Hence, the spirit of the French Revolution, in its first phase, used an aristocratic and even ecclesiastical mask and language. It frequented the court and sat at the table of the royal council. Later, it became bourgeois and worked for a bloodless abolition of the monarchy and nobility and for a veiled and pacific suppression of the Catholic Church. As soon as it could, it became Jacobin and inebriated itself with blood in the Terror.
But the excesses committed by the Jacobin faction stirred up reactions. The Revolution turned back, going through the same stages in reverse. From Jacobin it became bourgeois in the Directory. With Napoleon, it extended its hand to the Church and opened its doors to the exiled nobility. Finally, it cheered the returning Bourbons. Although the French Revolution ended, the revolutionary process did not end.

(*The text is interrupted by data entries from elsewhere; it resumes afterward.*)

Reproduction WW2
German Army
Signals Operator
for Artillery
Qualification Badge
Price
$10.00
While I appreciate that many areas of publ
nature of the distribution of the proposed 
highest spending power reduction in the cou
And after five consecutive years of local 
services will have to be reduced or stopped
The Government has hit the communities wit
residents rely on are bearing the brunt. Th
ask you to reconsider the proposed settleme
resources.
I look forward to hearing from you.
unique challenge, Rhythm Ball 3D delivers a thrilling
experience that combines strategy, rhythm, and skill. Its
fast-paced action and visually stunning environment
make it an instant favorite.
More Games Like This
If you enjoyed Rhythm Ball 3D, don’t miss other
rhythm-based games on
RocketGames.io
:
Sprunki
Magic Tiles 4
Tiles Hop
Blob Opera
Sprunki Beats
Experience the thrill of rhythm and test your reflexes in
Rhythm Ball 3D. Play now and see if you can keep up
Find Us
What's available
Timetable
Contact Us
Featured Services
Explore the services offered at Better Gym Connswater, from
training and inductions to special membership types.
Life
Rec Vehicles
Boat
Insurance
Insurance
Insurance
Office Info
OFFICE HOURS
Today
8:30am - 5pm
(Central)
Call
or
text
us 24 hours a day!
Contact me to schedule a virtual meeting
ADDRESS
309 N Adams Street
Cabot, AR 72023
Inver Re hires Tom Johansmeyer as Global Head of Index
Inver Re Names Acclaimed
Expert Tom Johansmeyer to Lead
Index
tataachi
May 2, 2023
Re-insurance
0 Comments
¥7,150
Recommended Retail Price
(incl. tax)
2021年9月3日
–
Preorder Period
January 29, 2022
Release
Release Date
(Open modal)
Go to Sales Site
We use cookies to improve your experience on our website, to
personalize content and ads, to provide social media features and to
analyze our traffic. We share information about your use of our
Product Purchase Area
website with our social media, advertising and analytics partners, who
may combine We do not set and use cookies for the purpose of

It erupted again with the fall of Charles X and the rise of Louis Philippe, and thus through successive metamorphoses, taking advantage of its successes and even its failures, it reached its present state of paroxysm.
The Revolution, then, uses its metamorphoses not only to advance but also to carry out the tactical retreats that have so frequently been necessary.
This movement, always alive, has at times feigned death. This is one of its most interesting metamorphoses. On the surface, the situation of a certain country looks entirely tranquil. The counter-revolutionary reaction slackens and dozes. But in the depths of the religious, cultural, social, or economic life, the revolutionary ferment is continuously spreading. Then, at the end of this apparent interval, there is an unexpected upheaval, often more severe than the previous ones.
Plinio Corrêa de Oliveira, Revolution and Counter-Revolution (York, PA: The American Society for the Defense of Tradition, Family, and Property, 1993), pp. 20-25.